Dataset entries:

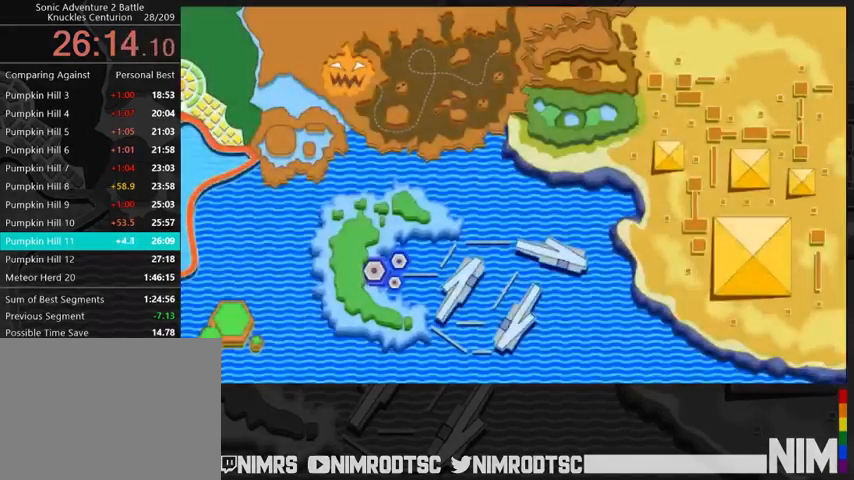
{"buttons": [], "left_stick": "center", "right_stick": "center", "button_events": []}
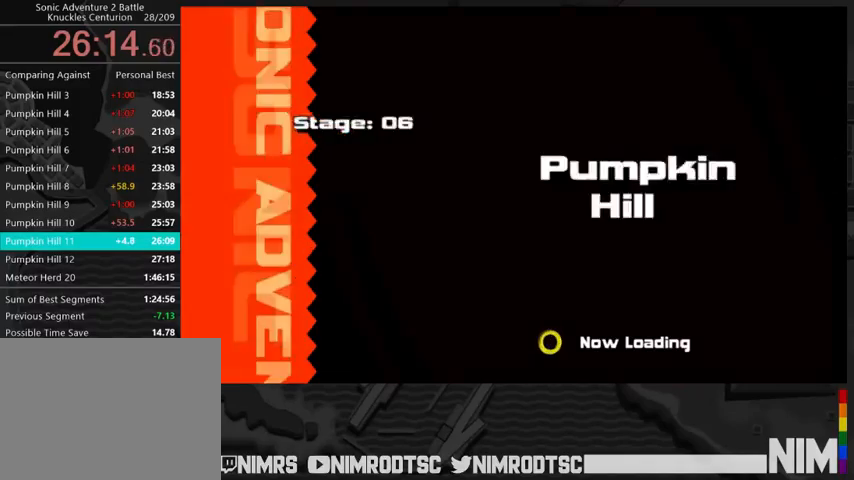
{"buttons": [], "left_stick": "center", "right_stick": "center", "button_events": []}
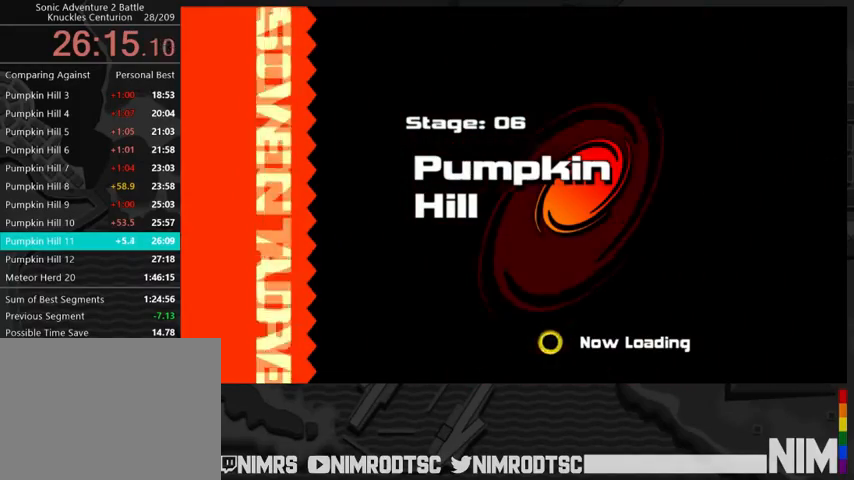
{"buttons": [], "left_stick": "center", "right_stick": "center", "button_events": []}
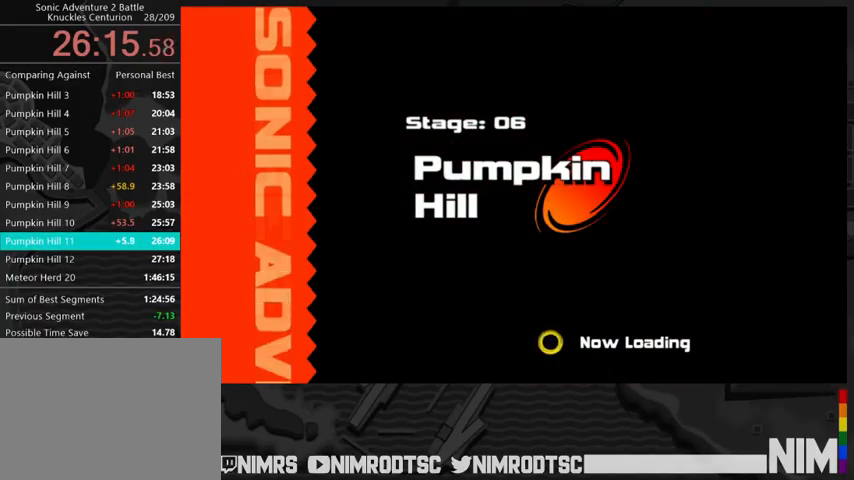
{"buttons": [], "left_stick": "center", "right_stick": "center", "button_events": []}
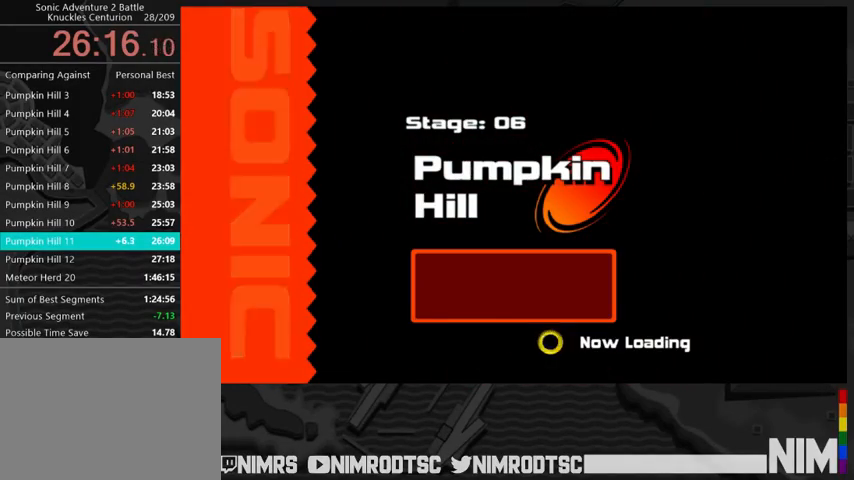
{"buttons": [], "left_stick": "center", "right_stick": "center", "button_events": []}
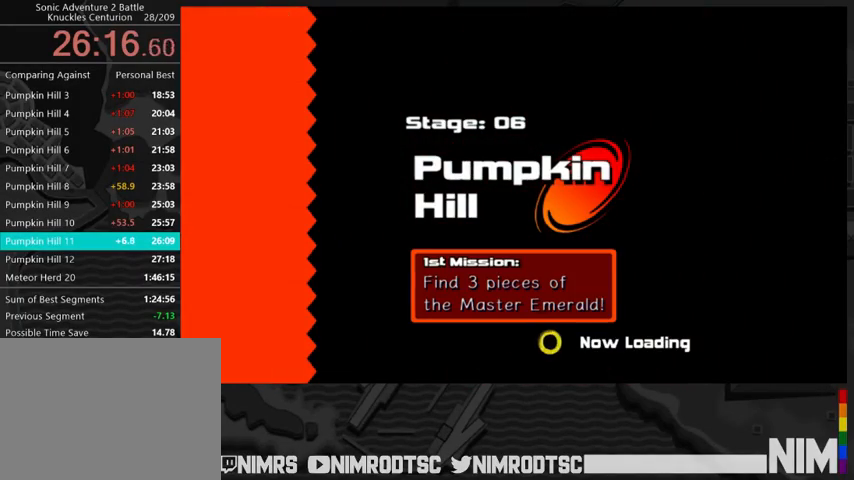
{"buttons": [], "left_stick": "center", "right_stick": "center", "button_events": []}
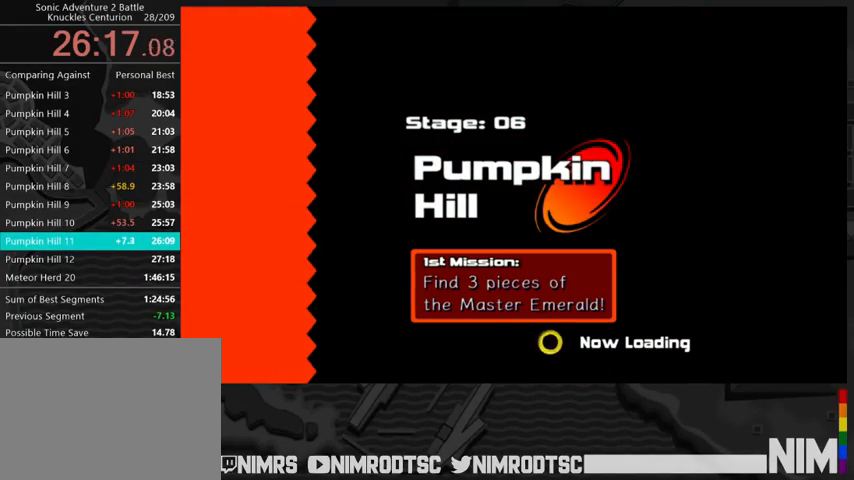
{"buttons": [], "left_stick": "up-left", "right_stick": "center", "button_events": []}
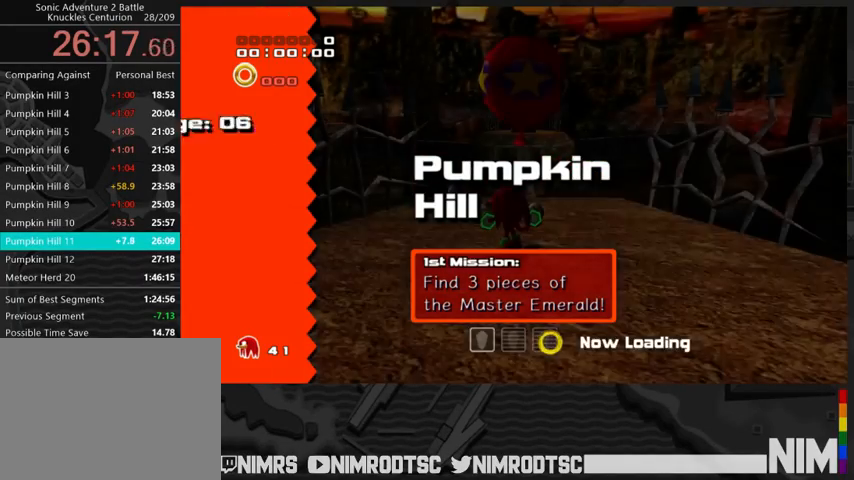
{"buttons": [], "left_stick": "down", "right_stick": "center", "button_events": []}
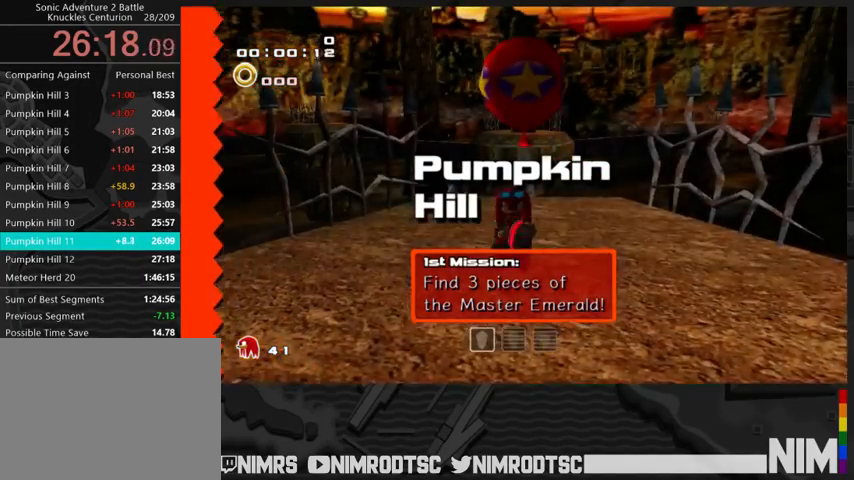
{"buttons": [], "left_stick": "down", "right_stick": "center", "button_events": [[100, "A", "down"], [300, "A", "up"]]}
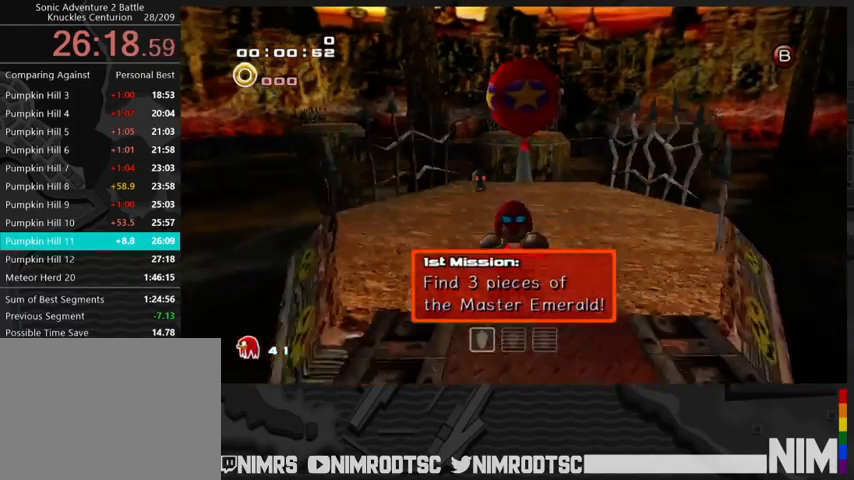
{"buttons": [], "left_stick": "up-left", "right_stick": "center", "button_events": [[233, "B", "down"], [333, "B", "up"], [400, "A", "down"], [500, "A", "up"]]}
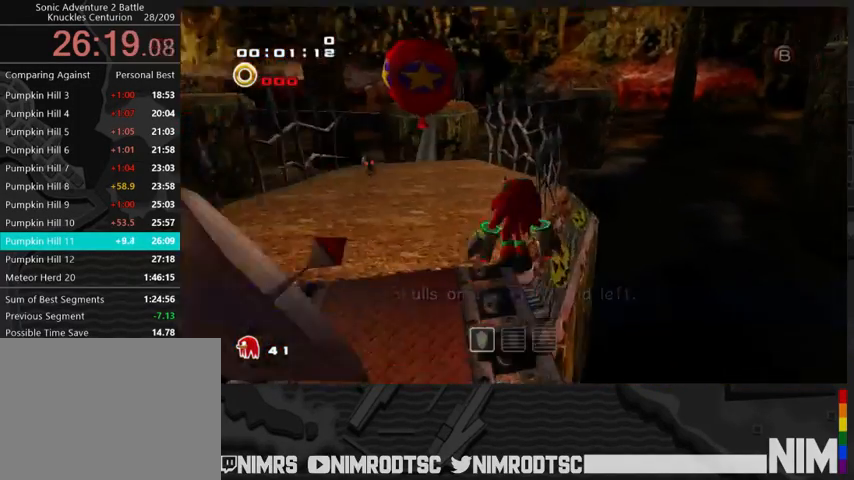
{"buttons": [], "left_stick": "up-left", "right_stick": "center", "button_events": [[67, "A", "down"], [167, "A", "up"]]}
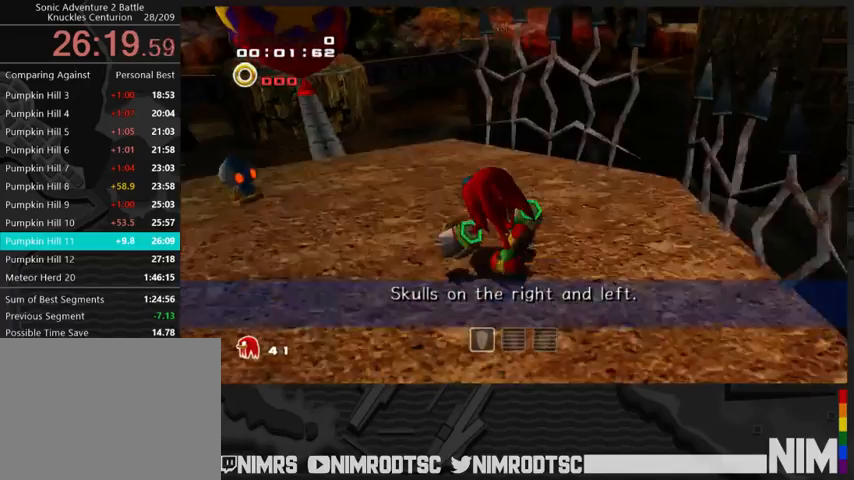
{"buttons": ["A", "R2"], "left_stick": "up-left", "right_stick": "center", "button_events": [[200, "A", "down"], [500, "R2", "down"]]}
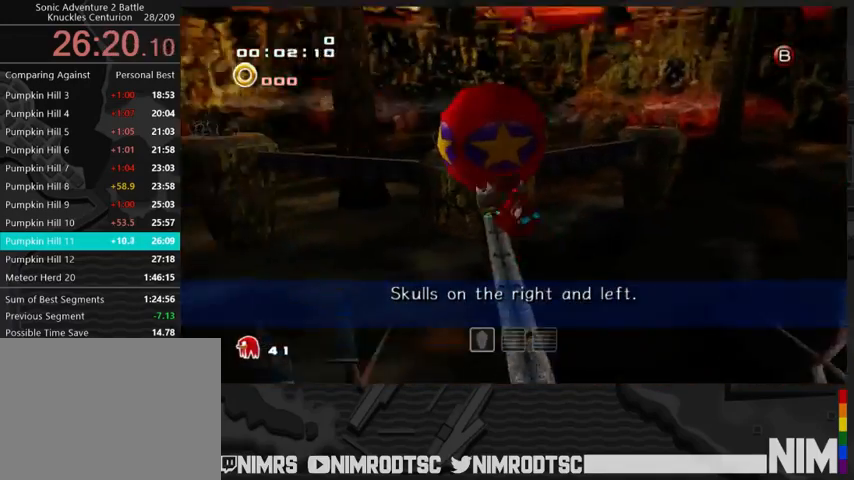
{"buttons": ["A", "L2"], "left_stick": "right", "right_stick": "center", "button_events": [[267, "R2", "up"], [500, "L2", "down"]]}
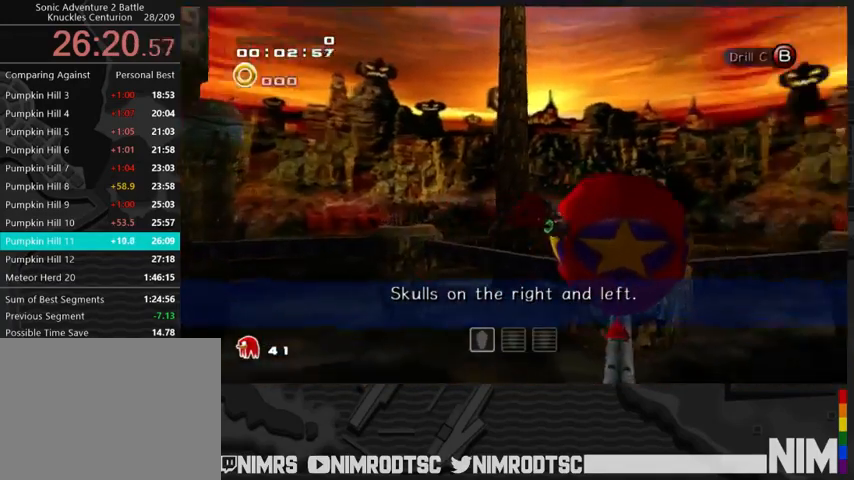
{"buttons": ["A", "L2"], "left_stick": "up-right", "right_stick": "center", "button_events": []}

### EXERCISE
All of the data must be set down exactly, with no pictures included.

### RESPONSE
{"buttons": [], "left_stick": "center", "right_stick": "center", "button_events": []}
{"buttons": [], "left_stick": "center", "right_stick": "center", "button_events": []}
{"buttons": [], "left_stick": "center", "right_stick": "center", "button_events": []}
{"buttons": [], "left_stick": "center", "right_stick": "center", "button_events": []}
{"buttons": [], "left_stick": "center", "right_stick": "center", "button_events": []}
{"buttons": [], "left_stick": "center", "right_stick": "center", "button_events": []}
{"buttons": [], "left_stick": "up-left", "right_stick": "center", "button_events": []}
{"buttons": [], "left_stick": "down", "right_stick": "center", "button_events": []}
{"buttons": [], "left_stick": "down", "right_stick": "center", "button_events": [[100, "A", "down"], [300, "A", "up"]]}
{"buttons": [], "left_stick": "up-left", "right_stick": "center", "button_events": [[233, "B", "down"], [333, "B", "up"], [400, "A", "down"], [500, "A", "up"]]}
{"buttons": [], "left_stick": "up-left", "right_stick": "center", "button_events": [[67, "A", "down"], [167, "A", "up"]]}
{"buttons": ["A", "R2"], "left_stick": "up-left", "right_stick": "center", "button_events": [[200, "A", "down"], [500, "R2", "down"]]}
{"buttons": ["A", "L2"], "left_stick": "right", "right_stick": "center", "button_events": [[267, "R2", "up"], [500, "L2", "down"]]}
{"buttons": ["A", "L2"], "left_stick": "up-right", "right_stick": "center", "button_events": []}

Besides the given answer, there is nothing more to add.